In 1780, a year after the expedition, Peleg Wadsworth was sent back to eastern Massachusetts as commander of the Penobscot region’s militia. The British garrison at Fort George learned of his presence and sent a raiding party which, after a brief fight in which Wadsworth was wounded, captured him. Wadsworth was imprisoned in Fort George, where his wife, allowed to visit her husband, was told of a plan to move Wadsworth to a prison in Britain. Wadsworth and a second prisoner, Major Burton, then devised and executed a daring escape which was wholly successful and today the bay north of Castine (as Majabigwaduce is now called) and west of the neck is named Wadsworth Cove after the place where the two escapees found a boat.
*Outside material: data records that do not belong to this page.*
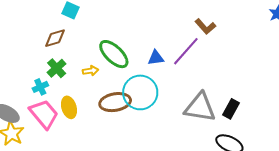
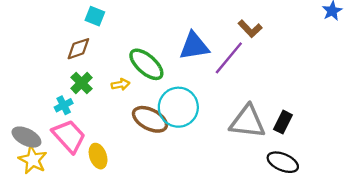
blue triangle: (156, 58) -> (194, 46), moved, size x1.6
brown ellipse: (115, 102) -> (150, 119), turned 40
yellow ellipse: (69, 107) -> (98, 156), moved

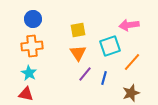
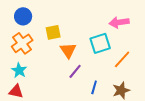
yellow square: (78, 30) -> (53, 32), moved
orange cross: (32, 46) -> (22, 43), turned -30
blue line: (104, 78) -> (94, 87), moved

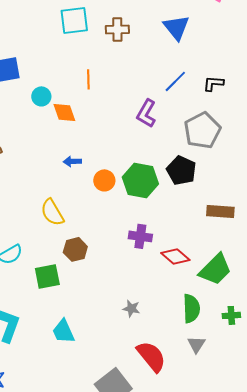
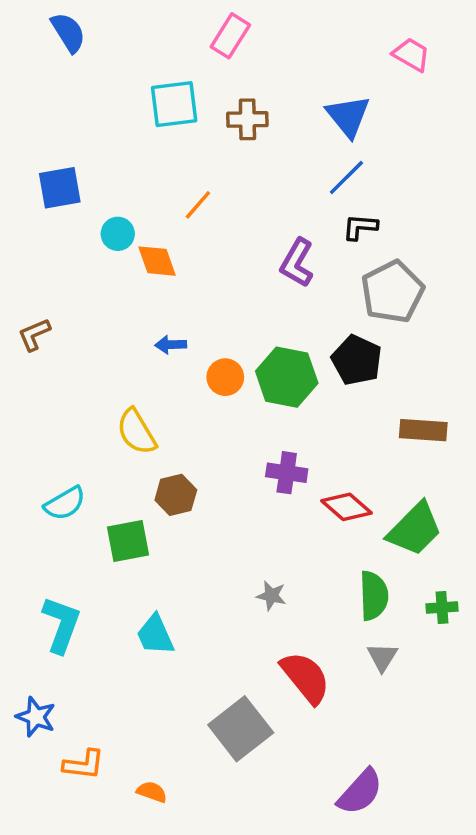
orange line: (88, 79) -> (198, 205), turned 42
blue line: (175, 81) -> (346, 177), moved
black L-shape: (213, 83) -> (360, 227), moved

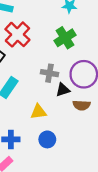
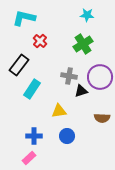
red cross: (17, 34) -> (40, 41), size x0.6
brown semicircle: (82, 105) -> (102, 118), moved

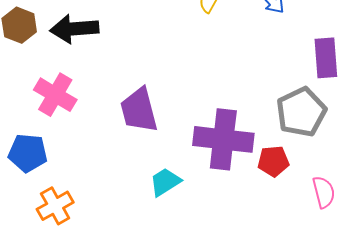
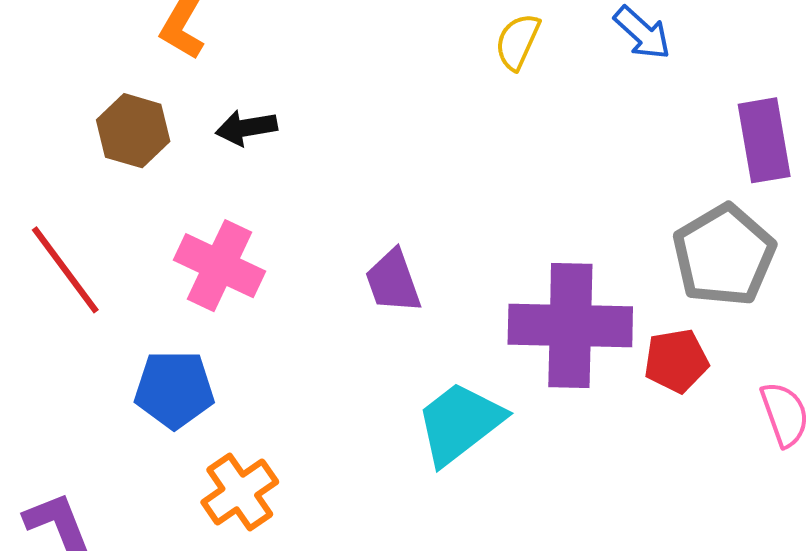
black arrow: (74, 29) -> (246, 128), size x0.6
purple trapezoid: (139, 110) -> (393, 281), size x0.7
cyan trapezoid: (165, 182) -> (460, 423), size x1.4

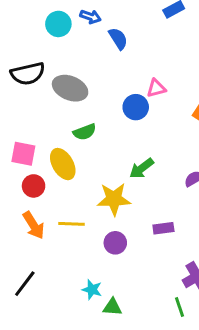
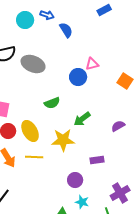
green semicircle: (85, 132) -> (52, 103), moved
yellow ellipse: (63, 164) -> (30, 131), moved
purple circle: (115, 243) -> (75, 180), moved
cyan star: (92, 290) -> (82, 202), moved

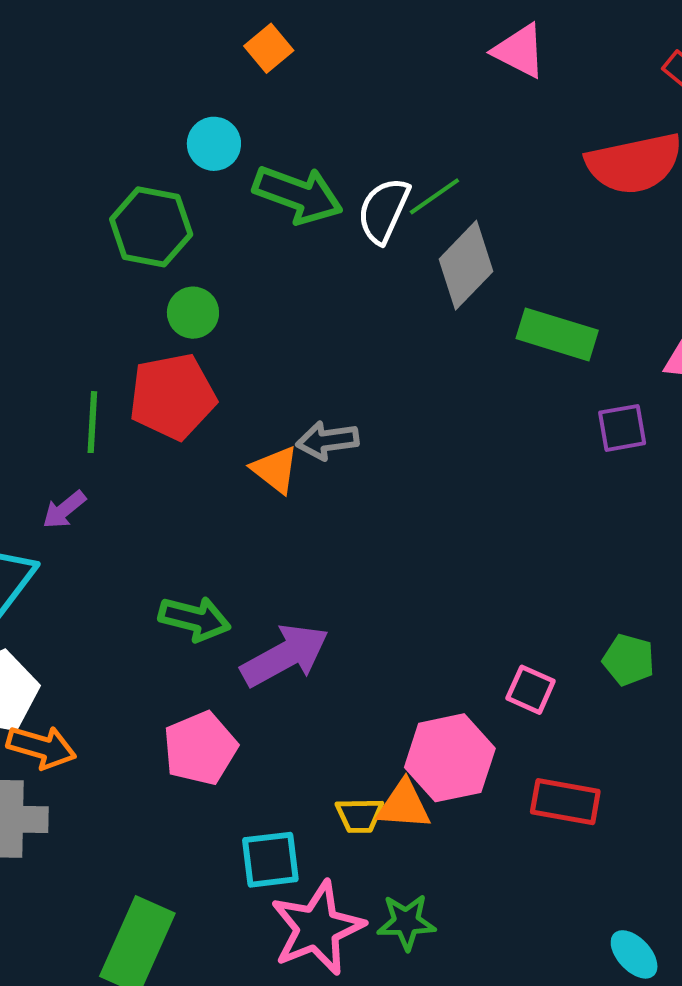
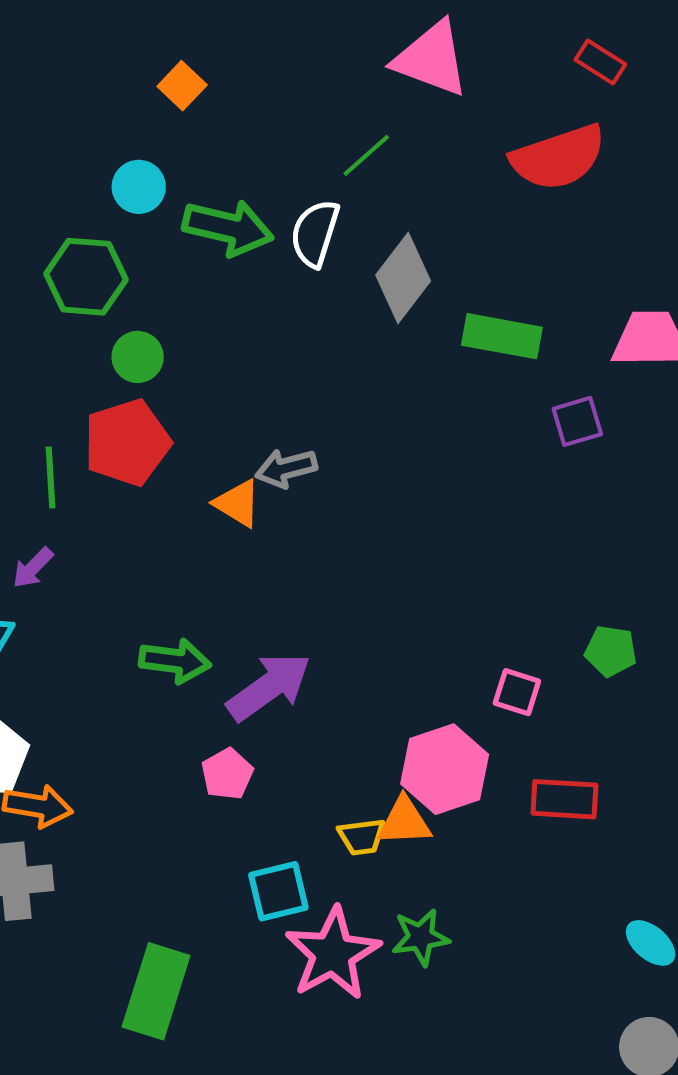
pink triangle: (519, 51) -> (431, 59), size x1.4
green line: (434, 196) -> (366, 155), moved
pink pentagon: (200, 748) -> (227, 774), moved, size x0.7

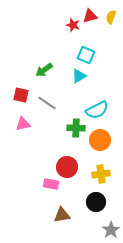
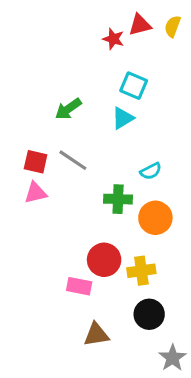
red square: (21, 95) -> (36, 162), moved
cyan semicircle: (97, 110) -> (151, 171), size x0.6
yellow cross: (101, 174) -> (141, 271), moved

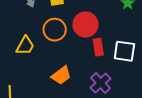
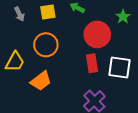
red circle: (85, 25) -> (97, 34), moved
orange trapezoid: (61, 75) -> (41, 81), moved

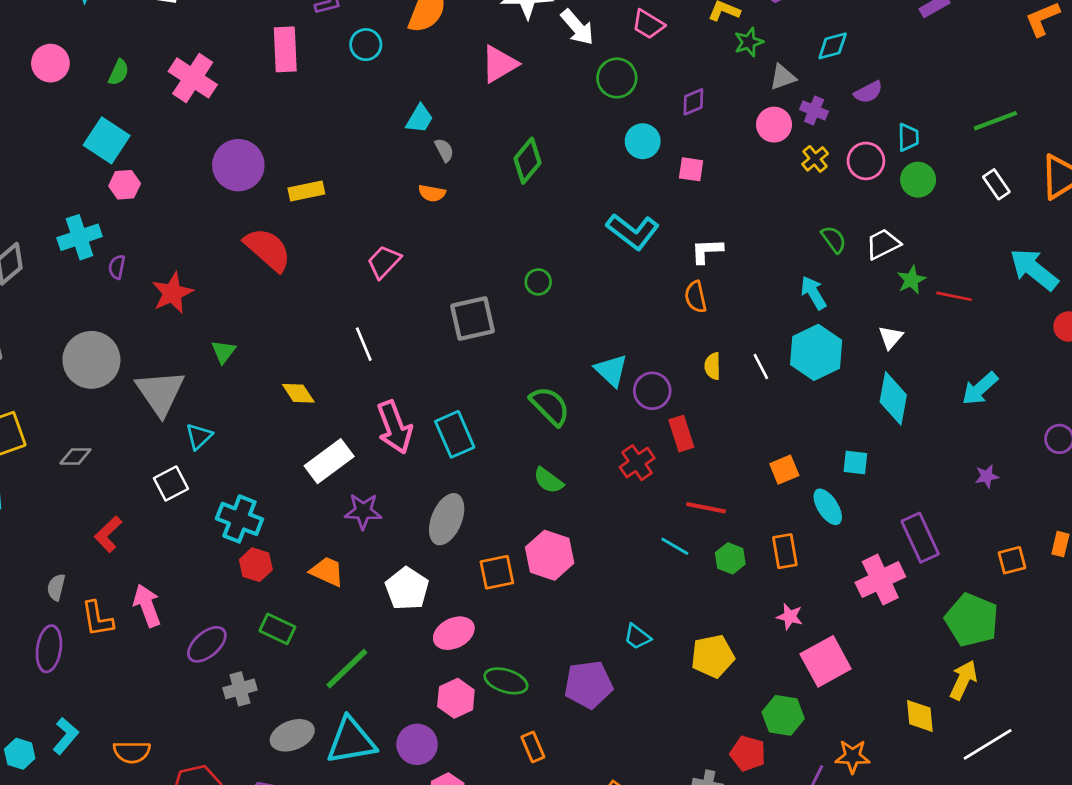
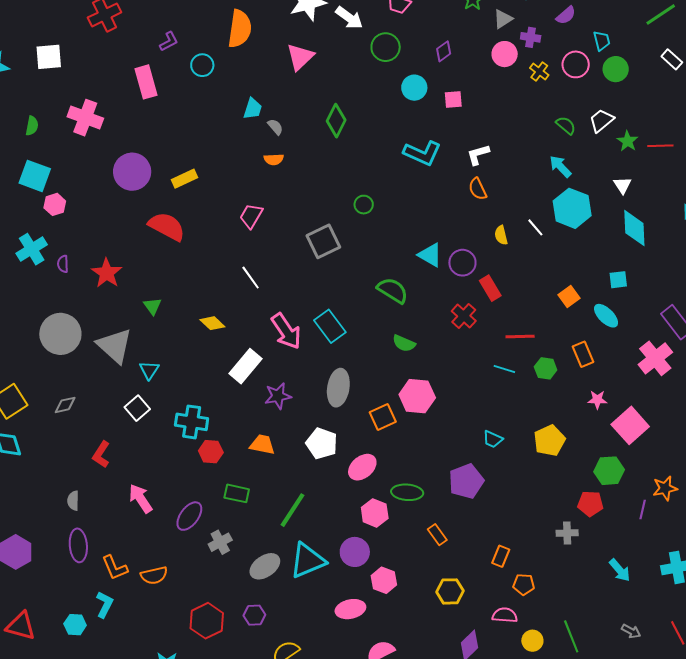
orange L-shape: (97, 619) -> (115, 568), moved
orange semicircle: (132, 752) -> (154, 575), moved

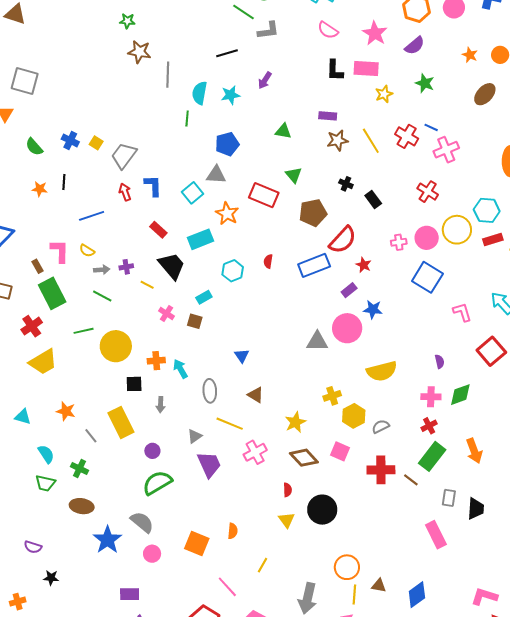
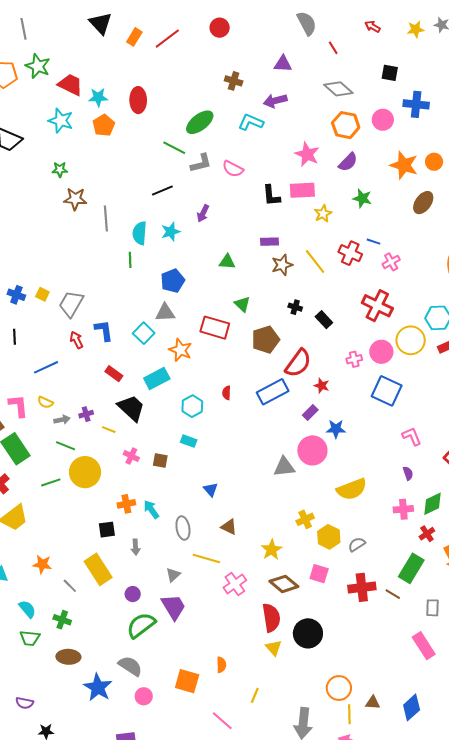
pink semicircle: (328, 30) -> (233, 169), moved
orange star: (470, 55) -> (404, 165), size x1.8
pink cross: (446, 150) -> (391, 262), size x0.7
red cross: (428, 192) -> (377, 306), size x1.4
cyan rectangle: (204, 297) -> (189, 441), moved, turned 56
pink L-shape: (462, 312) -> (412, 436), moved
yellow circle: (116, 346) -> (85, 472), moved
red cross: (429, 426) -> (427, 534), moved
purple trapezoid: (209, 464) -> (173, 607), moved
red semicircle: (288, 490) -> (271, 618), size x2.0

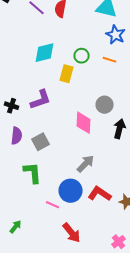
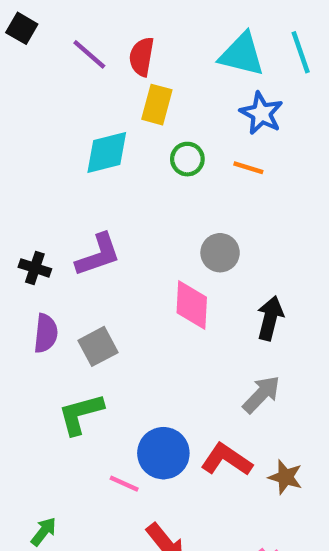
yellow rectangle: (66, 74) -> (157, 105), moved
gray circle: (104, 105) -> (220, 253), moved
gray arrow: (86, 164) -> (261, 394), moved
green L-shape: (32, 173) -> (81, 414), turned -100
Peleg Wadsworth remained in eastern Massachusetts. After the war he opened a hardware store and built a house in Portland that can still be seen (as can Paul Revere’s house in Boston), and he served in the Massachusetts Senate and as a representative for the province of Maine in the U.S. Congress. He became a farmer in Hiram, and was a leader in the movement to make Maine a separate state, an ambition realized in 1820. He and his wife, Elizabeth, had ten children, and he died in 1829, aged eighty-one. George Washington held Peleg Wadsworth in the highest esteem and one of the Wadsworth family’s treasured heirlooms was a lock of Washington’s hair that was a gift from the first president. Peleg Wadsworth was, to my mind, a true hero and a great man.

The British stayed at Majabigwaduce, indeed it was the very last British post to be evacuated from the United States. Many of the Loyalists moved to Nova Scotia when the British left, some taking their houses with them, though interestingly a number of British soldiers, including Sergeant Lawrence of the Royal Artillery, settled in Majabigwaduce after the war and, by all accounts, were warmly welcomed. Most of the sunken cannon from the rebel fleet were retrieved and put into British service, which explains why commemorative gun-barrels bearing the Massachusetts state seal are found as far afield as Australia. Then, in the War of 1812, the British returned and captured Majabigwaduce again, and again garrisoned the fort, where they stayed till the war’s end. It was during this second occupation that the fort’s walls were strengthened with masonry and the British Canal, which is now a marshy ditch, was dug as a defensive work across the neck. Fort George still exists, a national monument now. It stands on the ridge above the Maine Maritime Academy in Castine, and is a peaceful, beautiful place. The ramparts are mostly overgrown with grass, and legend in Castine says that on still nights the ghost of a drummer boy can be heard beating his drum in the old fort. One version claims the ghost is a British boy who was inadvertently locked into a magazine when the garrison evacuated in 1784, others say it is an American lad killed in the fighting of 1779. The earliest reference I can discover is in William Hutchings’s recollections where he avers that the boy, a rebel drummer, was killed at the Half Moon Battery. There is a footpath which twists up and down the bluff by Dice Head (as Dyce’s Head is now called), giving the visitor a chance to admire the achievement of those Americans who, on July 28th, 1779, assaulted and won that position. The large boulder on the beach is called Trask’s Rock after the boy fifer who played there throughout the assault. Castine prospered during the 19th century, mostly because of the timber trade, and is now a picturesque and tranquil harbor town, and very mindful of its fascinating history. During one of my visits I was told that Paul Revere had stolen the expedition’s pay chest, an allegation that is not supported by any direct evidence, but indicative of the scorn that some in this part of New England feel for a man revered elsewhere in the region.